### Task requirements
Once every line holding "that" in the listing below has been found, give their number and nothing more.

------------------------------------------------------------

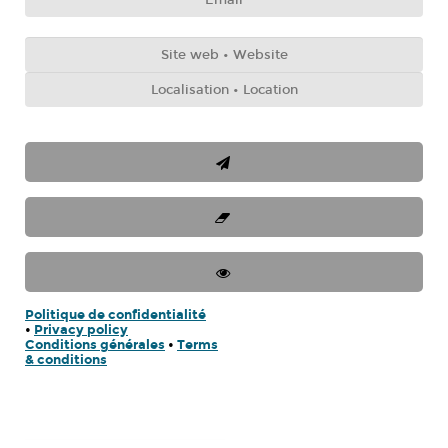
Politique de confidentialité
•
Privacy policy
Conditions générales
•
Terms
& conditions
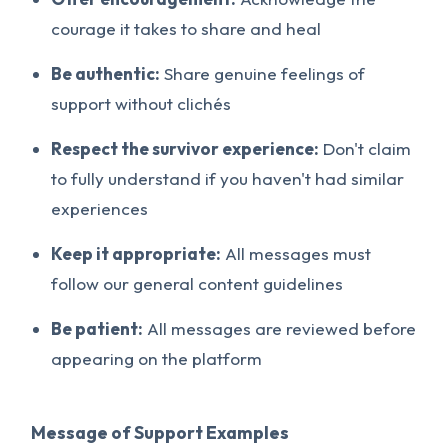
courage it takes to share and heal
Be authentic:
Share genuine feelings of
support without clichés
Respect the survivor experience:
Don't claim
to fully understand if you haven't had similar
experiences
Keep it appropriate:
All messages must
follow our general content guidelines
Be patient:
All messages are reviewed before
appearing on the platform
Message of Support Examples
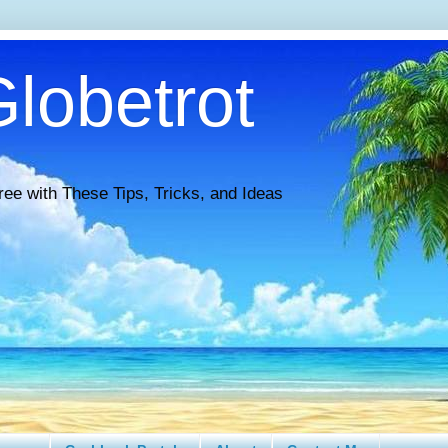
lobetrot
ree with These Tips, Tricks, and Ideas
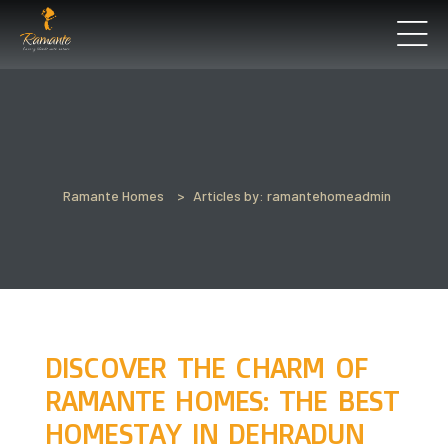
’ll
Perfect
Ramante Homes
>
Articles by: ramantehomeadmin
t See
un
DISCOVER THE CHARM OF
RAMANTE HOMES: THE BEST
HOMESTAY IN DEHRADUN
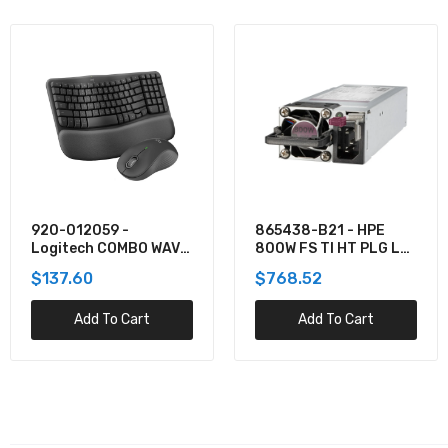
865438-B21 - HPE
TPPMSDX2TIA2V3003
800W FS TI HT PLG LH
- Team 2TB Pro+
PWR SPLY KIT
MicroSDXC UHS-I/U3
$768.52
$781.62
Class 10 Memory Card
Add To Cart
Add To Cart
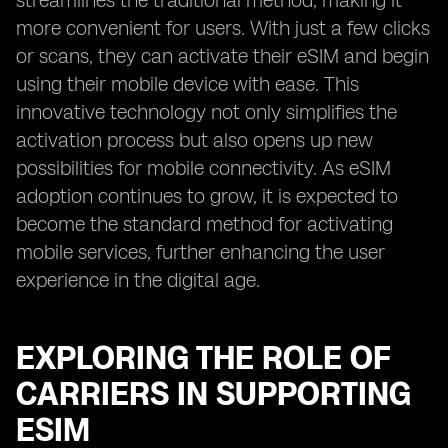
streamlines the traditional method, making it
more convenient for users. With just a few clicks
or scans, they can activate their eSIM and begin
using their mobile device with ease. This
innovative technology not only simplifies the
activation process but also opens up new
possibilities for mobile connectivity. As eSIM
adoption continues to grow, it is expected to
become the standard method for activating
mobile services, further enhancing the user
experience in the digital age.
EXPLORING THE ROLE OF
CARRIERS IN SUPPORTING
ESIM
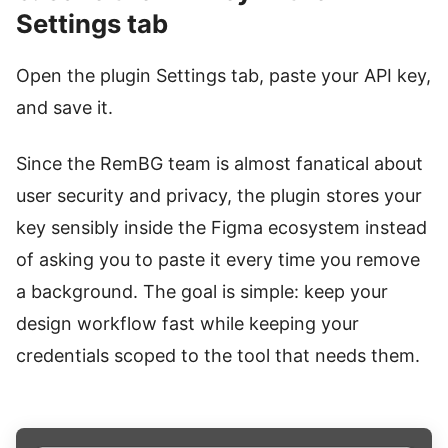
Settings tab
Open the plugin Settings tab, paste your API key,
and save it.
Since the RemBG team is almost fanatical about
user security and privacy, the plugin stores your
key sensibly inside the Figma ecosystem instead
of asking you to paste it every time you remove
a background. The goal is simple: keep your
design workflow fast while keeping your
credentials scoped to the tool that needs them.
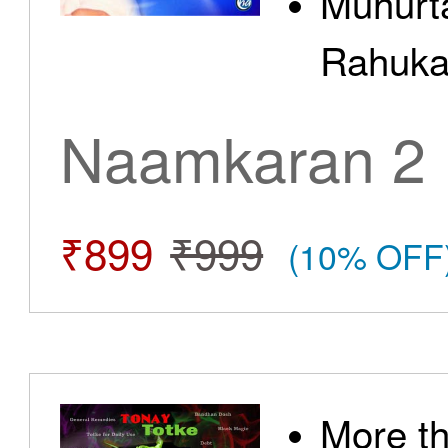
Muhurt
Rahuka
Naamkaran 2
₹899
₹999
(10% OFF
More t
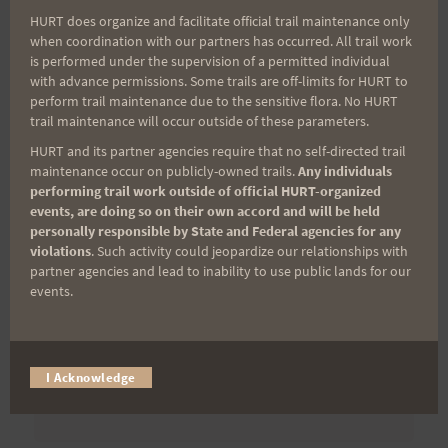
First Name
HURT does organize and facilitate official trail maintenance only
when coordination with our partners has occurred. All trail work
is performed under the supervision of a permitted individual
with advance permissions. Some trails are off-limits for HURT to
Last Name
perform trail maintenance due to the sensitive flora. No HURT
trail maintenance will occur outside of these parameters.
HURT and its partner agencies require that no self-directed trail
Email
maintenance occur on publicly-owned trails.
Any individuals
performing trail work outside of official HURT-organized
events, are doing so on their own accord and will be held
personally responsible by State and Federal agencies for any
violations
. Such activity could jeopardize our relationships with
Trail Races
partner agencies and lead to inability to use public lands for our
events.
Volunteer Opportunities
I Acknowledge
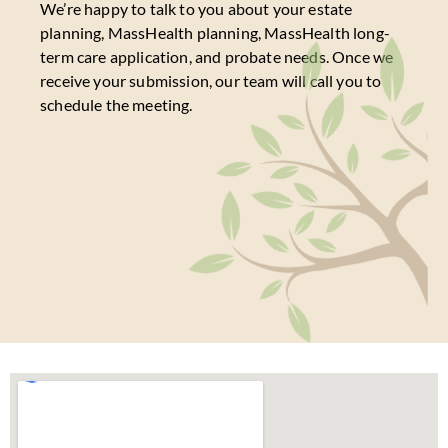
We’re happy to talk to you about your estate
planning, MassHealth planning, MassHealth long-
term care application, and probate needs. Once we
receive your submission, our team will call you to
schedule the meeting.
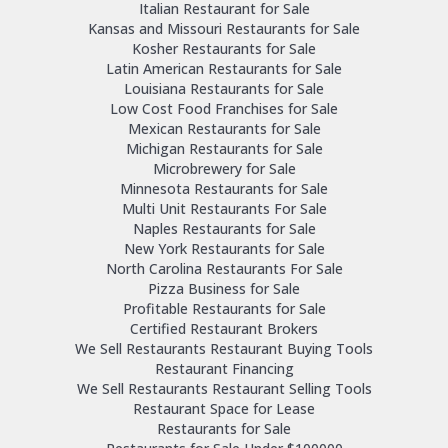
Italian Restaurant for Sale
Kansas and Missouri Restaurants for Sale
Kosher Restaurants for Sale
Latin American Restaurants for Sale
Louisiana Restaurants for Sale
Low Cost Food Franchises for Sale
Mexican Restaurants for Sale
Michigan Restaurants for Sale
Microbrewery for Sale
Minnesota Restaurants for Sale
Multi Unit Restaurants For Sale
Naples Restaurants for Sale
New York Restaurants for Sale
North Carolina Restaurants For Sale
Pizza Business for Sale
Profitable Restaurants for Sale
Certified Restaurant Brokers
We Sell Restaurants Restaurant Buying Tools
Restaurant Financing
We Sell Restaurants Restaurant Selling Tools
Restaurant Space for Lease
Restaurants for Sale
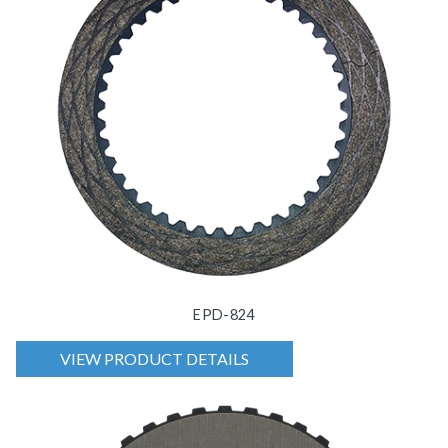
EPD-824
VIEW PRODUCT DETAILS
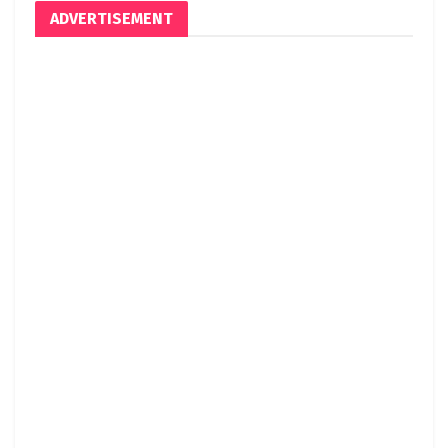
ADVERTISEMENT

------------------------------------------------------------

### Solution
2